-- Short exercise --
Turn the entries, from their first line up to and including the line with "v(-2.62, -10.62) *", into a numbered list that leaves out blank lines.

- - - -

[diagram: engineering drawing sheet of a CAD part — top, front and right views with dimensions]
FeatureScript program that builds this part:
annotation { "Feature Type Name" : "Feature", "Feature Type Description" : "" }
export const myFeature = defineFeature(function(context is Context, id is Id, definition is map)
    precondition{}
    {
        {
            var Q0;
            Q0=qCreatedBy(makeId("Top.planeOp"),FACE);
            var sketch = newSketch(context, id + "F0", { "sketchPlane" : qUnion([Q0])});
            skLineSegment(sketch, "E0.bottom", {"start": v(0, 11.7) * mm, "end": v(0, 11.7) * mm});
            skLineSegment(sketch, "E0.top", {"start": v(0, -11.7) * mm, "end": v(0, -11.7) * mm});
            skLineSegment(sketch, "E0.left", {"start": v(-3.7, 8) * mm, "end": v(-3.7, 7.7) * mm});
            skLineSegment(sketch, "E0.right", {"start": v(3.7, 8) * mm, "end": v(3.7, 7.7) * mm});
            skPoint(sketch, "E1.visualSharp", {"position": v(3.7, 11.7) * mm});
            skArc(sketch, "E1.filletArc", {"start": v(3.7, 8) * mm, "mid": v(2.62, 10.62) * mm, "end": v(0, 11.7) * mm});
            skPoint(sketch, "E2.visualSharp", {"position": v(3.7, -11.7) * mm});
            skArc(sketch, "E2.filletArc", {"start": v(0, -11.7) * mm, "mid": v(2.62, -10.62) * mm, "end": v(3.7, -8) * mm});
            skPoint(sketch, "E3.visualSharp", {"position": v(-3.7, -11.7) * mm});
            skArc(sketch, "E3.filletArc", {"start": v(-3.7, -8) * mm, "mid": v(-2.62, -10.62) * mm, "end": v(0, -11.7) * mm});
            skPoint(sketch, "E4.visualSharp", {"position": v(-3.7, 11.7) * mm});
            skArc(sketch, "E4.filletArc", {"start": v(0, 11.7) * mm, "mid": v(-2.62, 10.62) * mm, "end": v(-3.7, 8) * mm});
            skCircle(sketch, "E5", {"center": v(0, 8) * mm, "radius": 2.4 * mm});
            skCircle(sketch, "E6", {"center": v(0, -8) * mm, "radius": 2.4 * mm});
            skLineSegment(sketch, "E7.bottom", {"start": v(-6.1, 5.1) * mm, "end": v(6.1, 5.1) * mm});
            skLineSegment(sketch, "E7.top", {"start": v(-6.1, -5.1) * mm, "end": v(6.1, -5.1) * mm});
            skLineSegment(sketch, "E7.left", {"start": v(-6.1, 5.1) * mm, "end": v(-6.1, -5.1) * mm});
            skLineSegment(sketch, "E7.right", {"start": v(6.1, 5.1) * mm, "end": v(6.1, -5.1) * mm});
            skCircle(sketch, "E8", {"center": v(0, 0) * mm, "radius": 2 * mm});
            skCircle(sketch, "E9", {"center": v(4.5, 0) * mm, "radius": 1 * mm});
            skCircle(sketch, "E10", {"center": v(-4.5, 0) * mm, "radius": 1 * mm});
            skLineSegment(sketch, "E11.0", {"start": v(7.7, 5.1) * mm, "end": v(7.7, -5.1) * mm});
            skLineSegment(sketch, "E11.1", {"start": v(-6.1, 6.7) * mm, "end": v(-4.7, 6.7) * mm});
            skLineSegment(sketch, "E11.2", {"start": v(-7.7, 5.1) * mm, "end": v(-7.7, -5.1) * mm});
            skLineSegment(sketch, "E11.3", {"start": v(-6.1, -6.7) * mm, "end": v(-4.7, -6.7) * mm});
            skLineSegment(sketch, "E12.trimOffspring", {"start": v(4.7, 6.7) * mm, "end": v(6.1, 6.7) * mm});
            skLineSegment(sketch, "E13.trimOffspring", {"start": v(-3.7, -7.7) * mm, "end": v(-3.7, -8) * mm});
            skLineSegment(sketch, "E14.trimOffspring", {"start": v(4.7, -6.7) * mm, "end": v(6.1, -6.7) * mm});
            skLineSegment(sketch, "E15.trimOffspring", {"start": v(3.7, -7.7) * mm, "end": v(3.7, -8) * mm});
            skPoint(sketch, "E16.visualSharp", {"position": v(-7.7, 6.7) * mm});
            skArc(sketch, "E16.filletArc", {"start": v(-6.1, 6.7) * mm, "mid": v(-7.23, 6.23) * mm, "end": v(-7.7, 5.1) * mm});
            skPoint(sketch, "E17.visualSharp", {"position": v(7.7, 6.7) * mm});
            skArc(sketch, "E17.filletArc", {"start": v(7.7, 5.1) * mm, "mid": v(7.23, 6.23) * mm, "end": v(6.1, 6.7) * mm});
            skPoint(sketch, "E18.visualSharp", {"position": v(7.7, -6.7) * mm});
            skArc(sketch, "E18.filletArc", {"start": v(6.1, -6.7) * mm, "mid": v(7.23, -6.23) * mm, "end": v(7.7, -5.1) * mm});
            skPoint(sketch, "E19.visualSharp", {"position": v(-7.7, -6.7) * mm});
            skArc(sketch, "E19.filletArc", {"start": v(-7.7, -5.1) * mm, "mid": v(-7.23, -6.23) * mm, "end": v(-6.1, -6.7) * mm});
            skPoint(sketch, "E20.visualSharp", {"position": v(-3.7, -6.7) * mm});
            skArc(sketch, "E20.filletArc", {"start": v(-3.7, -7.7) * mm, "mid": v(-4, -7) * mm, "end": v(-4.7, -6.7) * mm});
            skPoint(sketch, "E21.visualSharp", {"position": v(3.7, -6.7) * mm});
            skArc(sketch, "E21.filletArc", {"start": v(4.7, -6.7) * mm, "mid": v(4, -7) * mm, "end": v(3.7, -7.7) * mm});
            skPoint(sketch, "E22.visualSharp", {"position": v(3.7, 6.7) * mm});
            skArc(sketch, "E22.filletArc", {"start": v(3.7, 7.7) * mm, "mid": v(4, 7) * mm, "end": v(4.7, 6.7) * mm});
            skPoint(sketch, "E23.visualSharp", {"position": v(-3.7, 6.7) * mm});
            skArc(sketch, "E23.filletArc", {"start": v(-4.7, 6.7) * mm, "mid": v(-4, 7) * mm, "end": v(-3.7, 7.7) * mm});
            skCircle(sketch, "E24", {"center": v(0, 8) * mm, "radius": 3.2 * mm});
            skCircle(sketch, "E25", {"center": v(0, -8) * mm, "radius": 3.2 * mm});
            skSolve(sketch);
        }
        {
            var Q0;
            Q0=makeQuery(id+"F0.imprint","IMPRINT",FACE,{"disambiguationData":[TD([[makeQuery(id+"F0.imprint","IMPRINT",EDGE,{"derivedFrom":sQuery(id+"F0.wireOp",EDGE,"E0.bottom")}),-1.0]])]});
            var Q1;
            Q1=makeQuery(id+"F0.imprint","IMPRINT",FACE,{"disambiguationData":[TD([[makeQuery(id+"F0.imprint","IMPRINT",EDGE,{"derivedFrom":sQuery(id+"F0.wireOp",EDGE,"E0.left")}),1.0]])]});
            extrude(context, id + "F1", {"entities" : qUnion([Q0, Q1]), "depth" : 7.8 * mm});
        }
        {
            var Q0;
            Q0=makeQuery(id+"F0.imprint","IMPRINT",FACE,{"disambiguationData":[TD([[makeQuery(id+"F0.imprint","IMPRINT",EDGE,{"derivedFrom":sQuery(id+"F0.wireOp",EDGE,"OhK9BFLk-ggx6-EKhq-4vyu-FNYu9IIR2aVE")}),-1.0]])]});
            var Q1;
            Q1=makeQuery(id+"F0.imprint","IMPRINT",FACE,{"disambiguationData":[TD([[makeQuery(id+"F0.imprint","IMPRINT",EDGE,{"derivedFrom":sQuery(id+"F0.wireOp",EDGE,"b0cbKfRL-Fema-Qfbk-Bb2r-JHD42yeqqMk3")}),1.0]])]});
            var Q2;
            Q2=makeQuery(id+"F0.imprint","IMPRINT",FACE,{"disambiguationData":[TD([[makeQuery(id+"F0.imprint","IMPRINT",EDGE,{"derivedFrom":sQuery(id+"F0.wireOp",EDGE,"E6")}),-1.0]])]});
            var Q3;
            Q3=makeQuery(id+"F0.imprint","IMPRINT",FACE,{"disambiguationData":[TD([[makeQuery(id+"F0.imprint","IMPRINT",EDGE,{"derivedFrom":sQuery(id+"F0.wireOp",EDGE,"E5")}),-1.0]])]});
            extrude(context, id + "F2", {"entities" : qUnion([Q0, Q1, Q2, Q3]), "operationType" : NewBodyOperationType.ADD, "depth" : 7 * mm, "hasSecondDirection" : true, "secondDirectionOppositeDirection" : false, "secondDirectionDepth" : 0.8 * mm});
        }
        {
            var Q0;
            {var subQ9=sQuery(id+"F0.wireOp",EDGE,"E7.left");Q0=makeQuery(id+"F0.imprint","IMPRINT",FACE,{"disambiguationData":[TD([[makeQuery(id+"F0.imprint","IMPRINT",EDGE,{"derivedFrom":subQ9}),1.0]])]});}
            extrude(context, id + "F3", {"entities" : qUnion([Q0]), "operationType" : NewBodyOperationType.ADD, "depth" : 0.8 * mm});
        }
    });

- - - -

-- Answer to this exercise --
1. [diagram: engineering drawing sheet of a CAD part — top, front and right views with dimensions]
2. FeatureScript program that builds this part:
3. annotation { "Feature Type Name" : "Feature", "Feature Type Description" : "" }
4. export const myFeature = defineFeature(function(context is Context, id is Id, definition is map)
5.     precondition{}
6.     {
7.         {
8.             var Q0;
9.             Q0=qCreatedBy(makeId("Top.planeOp"),FACE);
10.             var sketch = newSketch(context, id + "F0", { "sketchPlane" : qUnion([Q0])});
11.             skLineSegment(sketch, "E0.bottom", {"start": v(0, 11.7) * mm, "end": v(0, 11.7) * mm});
12.             skLineSegment(sketch, "E0.top", {"start": v(0, -11.7) * mm, "end": v(0, -11.7) * mm});
13.             skLineSegment(sketch, "E0.left", {"start": v(-3.7, 8) * mm, "end": v(-3.7, 7.7) * mm});
14.             skLineSegment(sketch, "E0.right", {"start": v(3.7, 8) * mm, "end": v(3.7, 7.7) * mm});
15.             skPoint(sketch, "E1.visualSharp", {"position": v(3.7, 11.7) * mm});
16.             skArc(sketch, "E1.filletArc", {"start": v(3.7, 8) * mm, "mid": v(2.62, 10.62) * mm, "end": v(0, 11.7) * mm});
17.             skPoint(sketch, "E2.visualSharp", {"position": v(3.7, -11.7) * mm});
18.             skArc(sketch, "E2.filletArc", {"start": v(0, -11.7) * mm, "mid": v(2.62, -10.62) * mm, "end": v(3.7, -8) * mm});
19.             skPoint(sketch, "E3.visualSharp", {"position": v(-3.7, -11.7) * mm});
20.             skArc(sketch, "E3.filletArc", {"start": v(-3.7, -8) * mm, "mid": v(-2.62, -10.62) * mm, "end": v(0, -11.7) * mm});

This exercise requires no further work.